Scene change data
>>
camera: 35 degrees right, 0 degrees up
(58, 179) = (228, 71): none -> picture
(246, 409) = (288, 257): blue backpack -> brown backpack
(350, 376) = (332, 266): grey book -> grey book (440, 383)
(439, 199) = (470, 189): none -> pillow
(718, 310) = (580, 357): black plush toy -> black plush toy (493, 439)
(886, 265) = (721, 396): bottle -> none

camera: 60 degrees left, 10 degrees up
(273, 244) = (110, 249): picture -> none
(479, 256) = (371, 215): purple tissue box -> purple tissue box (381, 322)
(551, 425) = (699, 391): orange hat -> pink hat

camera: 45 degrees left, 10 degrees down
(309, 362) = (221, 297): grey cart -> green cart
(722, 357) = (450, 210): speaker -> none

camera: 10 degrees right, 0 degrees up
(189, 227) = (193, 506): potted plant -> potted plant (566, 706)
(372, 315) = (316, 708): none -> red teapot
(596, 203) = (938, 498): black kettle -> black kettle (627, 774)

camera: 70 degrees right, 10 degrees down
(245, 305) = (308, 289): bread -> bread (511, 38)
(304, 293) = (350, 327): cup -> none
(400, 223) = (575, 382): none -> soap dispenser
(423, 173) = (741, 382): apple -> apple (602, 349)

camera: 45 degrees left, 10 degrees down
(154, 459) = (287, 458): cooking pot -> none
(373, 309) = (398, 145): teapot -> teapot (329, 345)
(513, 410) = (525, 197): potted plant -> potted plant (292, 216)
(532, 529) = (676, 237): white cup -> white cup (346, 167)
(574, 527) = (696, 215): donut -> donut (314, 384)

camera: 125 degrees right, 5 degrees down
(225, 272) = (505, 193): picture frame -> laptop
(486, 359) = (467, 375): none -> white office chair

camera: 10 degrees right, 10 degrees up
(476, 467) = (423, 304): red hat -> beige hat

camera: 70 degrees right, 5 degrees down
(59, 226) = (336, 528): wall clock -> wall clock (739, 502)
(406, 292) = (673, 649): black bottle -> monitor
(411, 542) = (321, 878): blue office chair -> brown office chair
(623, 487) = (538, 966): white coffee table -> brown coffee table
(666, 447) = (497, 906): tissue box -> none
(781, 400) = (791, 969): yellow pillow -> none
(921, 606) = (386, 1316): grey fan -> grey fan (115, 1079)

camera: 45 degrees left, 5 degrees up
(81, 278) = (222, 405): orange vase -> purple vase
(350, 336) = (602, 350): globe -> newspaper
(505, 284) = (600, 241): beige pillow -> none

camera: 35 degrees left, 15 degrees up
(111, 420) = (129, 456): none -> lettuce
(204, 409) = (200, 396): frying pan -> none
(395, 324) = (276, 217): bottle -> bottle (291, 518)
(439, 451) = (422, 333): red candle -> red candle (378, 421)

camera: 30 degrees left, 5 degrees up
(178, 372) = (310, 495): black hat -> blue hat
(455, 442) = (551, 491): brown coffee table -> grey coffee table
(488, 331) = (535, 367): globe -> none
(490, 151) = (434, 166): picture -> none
<<
→ What you are asked to do
Nothing but the lines from the one containing "camera: 10 degrees right, 0 degrees up" through the end of the entries belongs in the answer; repeat them exactly.

→ Exercise response
camera: 10 degrees right, 0 degrees up
(189, 227) = (193, 506): potted plant -> potted plant (566, 706)
(372, 315) = (316, 708): none -> red teapot
(596, 203) = (938, 498): black kettle -> black kettle (627, 774)

camera: 70 degrees right, 10 degrees down
(245, 305) = (308, 289): bread -> bread (511, 38)
(304, 293) = (350, 327): cup -> none
(400, 223) = (575, 382): none -> soap dispenser
(423, 173) = (741, 382): apple -> apple (602, 349)

camera: 45 degrees left, 10 degrees down
(154, 459) = (287, 458): cooking pot -> none
(373, 309) = (398, 145): teapot -> teapot (329, 345)
(513, 410) = (525, 197): potted plant -> potted plant (292, 216)
(532, 529) = (676, 237): white cup -> white cup (346, 167)
(574, 527) = (696, 215): donut -> donut (314, 384)

camera: 125 degrees right, 5 degrees down
(225, 272) = (505, 193): picture frame -> laptop
(486, 359) = (467, 375): none -> white office chair

camera: 10 degrees right, 10 degrees up
(476, 467) = (423, 304): red hat -> beige hat

camera: 70 degrees right, 5 degrees down
(59, 226) = (336, 528): wall clock -> wall clock (739, 502)
(406, 292) = (673, 649): black bottle -> monitor
(411, 542) = (321, 878): blue office chair -> brown office chair
(623, 487) = (538, 966): white coffee table -> brown coffee table
(666, 447) = (497, 906): tissue box -> none
(781, 400) = (791, 969): yellow pillow -> none
(921, 606) = (386, 1316): grey fan -> grey fan (115, 1079)

camera: 45 degrees left, 5 degrees up
(81, 278) = (222, 405): orange vase -> purple vase
(350, 336) = (602, 350): globe -> newspaper
(505, 284) = (600, 241): beige pillow -> none

camera: 35 degrees left, 15 degrees up
(111, 420) = (129, 456): none -> lettuce
(204, 409) = (200, 396): frying pan -> none
(395, 324) = (276, 217): bottle -> bottle (291, 518)
(439, 451) = (422, 333): red candle -> red candle (378, 421)

camera: 30 degrees left, 5 degrees up
(178, 372) = (310, 495): black hat -> blue hat
(455, 442) = (551, 491): brown coffee table -> grey coffee table
(488, 331) = (535, 367): globe -> none
(490, 151) = (434, 166): picture -> none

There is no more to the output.